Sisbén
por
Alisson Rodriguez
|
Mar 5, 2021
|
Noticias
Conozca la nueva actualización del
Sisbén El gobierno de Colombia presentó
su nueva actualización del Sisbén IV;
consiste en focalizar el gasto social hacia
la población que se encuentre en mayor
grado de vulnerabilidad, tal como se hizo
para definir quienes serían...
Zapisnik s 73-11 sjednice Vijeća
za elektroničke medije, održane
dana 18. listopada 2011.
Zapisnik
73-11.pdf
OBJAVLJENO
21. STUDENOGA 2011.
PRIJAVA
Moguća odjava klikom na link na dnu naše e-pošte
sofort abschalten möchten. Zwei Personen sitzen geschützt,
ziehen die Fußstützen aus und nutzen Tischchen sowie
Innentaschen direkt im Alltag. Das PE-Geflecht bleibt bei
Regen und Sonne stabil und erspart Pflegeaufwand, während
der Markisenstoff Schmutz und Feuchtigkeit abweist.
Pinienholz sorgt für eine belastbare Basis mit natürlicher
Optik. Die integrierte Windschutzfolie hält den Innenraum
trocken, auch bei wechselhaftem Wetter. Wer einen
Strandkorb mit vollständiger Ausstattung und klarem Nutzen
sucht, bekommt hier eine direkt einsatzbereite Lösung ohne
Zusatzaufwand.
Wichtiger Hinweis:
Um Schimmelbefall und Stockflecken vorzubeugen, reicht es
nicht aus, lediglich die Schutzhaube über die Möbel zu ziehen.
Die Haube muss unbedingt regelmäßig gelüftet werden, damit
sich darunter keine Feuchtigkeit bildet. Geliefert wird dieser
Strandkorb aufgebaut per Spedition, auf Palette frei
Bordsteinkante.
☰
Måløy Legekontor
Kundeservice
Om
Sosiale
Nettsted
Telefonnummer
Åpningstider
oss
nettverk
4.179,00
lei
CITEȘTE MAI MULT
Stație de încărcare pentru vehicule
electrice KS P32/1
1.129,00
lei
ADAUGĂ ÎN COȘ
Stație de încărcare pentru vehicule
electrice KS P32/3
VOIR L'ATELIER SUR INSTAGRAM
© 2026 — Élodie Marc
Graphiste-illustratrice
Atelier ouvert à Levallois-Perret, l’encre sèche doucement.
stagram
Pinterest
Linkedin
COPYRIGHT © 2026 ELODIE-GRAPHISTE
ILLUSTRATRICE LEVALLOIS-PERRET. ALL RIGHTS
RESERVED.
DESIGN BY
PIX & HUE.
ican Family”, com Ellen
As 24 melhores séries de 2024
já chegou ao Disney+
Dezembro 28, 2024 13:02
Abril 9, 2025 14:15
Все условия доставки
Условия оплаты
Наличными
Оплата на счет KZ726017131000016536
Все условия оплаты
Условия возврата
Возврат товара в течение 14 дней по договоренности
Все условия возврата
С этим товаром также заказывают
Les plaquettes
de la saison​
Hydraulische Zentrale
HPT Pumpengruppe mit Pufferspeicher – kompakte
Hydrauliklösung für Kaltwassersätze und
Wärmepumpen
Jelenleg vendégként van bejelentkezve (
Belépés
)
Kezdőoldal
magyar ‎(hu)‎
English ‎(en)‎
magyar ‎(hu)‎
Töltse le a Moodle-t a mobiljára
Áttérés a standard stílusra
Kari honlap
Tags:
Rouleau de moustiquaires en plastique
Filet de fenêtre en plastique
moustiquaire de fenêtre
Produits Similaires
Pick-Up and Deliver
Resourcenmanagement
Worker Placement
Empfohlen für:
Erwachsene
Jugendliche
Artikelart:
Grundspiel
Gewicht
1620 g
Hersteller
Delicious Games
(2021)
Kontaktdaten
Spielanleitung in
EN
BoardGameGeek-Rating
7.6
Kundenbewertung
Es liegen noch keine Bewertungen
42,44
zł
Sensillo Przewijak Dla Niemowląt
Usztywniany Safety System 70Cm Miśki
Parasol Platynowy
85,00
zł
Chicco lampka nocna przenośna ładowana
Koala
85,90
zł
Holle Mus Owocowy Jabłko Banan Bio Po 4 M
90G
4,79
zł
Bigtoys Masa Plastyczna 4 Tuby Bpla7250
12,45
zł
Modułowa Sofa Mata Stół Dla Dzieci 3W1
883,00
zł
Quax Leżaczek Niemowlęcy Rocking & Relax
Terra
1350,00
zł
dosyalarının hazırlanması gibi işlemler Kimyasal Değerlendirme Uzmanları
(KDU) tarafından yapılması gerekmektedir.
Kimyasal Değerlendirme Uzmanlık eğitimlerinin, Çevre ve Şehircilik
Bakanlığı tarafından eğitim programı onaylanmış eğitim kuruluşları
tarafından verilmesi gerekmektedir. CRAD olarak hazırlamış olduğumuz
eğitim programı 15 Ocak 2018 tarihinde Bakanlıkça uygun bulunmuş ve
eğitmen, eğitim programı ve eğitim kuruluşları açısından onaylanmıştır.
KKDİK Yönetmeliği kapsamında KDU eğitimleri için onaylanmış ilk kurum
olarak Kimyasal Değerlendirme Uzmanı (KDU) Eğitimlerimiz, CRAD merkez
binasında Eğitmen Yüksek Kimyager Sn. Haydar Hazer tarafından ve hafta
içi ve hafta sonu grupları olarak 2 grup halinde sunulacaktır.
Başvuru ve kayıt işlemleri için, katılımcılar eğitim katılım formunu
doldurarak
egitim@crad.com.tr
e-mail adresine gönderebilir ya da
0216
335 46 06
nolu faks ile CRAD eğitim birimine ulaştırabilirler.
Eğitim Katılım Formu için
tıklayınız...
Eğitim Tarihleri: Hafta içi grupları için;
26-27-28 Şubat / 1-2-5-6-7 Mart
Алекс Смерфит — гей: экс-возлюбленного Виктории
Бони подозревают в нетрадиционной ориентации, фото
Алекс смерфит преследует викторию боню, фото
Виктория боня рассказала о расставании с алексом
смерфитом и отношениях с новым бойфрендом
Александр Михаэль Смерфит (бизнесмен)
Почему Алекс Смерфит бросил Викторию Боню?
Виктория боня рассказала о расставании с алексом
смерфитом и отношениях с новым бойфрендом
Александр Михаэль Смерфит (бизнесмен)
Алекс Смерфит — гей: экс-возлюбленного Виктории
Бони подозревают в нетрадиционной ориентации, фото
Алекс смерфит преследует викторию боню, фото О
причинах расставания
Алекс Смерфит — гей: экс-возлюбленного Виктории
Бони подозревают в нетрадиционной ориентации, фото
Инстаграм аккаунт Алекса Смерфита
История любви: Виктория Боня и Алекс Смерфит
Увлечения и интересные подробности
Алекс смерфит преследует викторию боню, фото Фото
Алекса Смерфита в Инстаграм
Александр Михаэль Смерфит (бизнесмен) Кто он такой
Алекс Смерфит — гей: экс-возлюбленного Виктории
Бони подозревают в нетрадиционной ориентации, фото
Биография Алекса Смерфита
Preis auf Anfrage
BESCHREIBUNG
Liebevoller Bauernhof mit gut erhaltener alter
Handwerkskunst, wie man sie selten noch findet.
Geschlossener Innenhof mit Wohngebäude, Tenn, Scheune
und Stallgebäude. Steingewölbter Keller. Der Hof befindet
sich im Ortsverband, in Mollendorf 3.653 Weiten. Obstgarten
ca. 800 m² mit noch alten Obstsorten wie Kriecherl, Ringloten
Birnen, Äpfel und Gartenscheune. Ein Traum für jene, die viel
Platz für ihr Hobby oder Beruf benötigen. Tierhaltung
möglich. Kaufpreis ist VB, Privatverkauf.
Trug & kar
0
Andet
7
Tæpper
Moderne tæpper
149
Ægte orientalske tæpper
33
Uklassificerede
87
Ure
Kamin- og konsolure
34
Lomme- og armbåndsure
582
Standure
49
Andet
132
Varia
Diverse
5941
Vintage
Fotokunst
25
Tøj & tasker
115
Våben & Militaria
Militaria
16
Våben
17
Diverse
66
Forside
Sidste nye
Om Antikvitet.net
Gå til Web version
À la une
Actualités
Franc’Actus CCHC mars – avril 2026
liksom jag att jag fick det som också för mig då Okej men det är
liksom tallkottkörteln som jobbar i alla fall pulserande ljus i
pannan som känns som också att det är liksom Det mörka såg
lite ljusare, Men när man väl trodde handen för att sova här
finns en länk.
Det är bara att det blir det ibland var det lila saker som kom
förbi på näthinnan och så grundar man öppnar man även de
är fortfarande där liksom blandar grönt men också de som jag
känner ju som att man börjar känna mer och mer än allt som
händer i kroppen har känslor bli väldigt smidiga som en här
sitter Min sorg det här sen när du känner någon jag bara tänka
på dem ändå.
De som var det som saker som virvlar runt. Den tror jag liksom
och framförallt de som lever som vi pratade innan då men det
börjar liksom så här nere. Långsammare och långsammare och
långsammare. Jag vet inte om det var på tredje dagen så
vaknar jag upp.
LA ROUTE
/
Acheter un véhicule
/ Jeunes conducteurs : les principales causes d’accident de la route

- [Task objective]
Would you please copy every line from the listing above that contains the word "keine"?

- [Expected answer]
sich darunter keine Feuchtigkeit bildet. Geliefert wird dieser
Es liegen noch keine Bewertungen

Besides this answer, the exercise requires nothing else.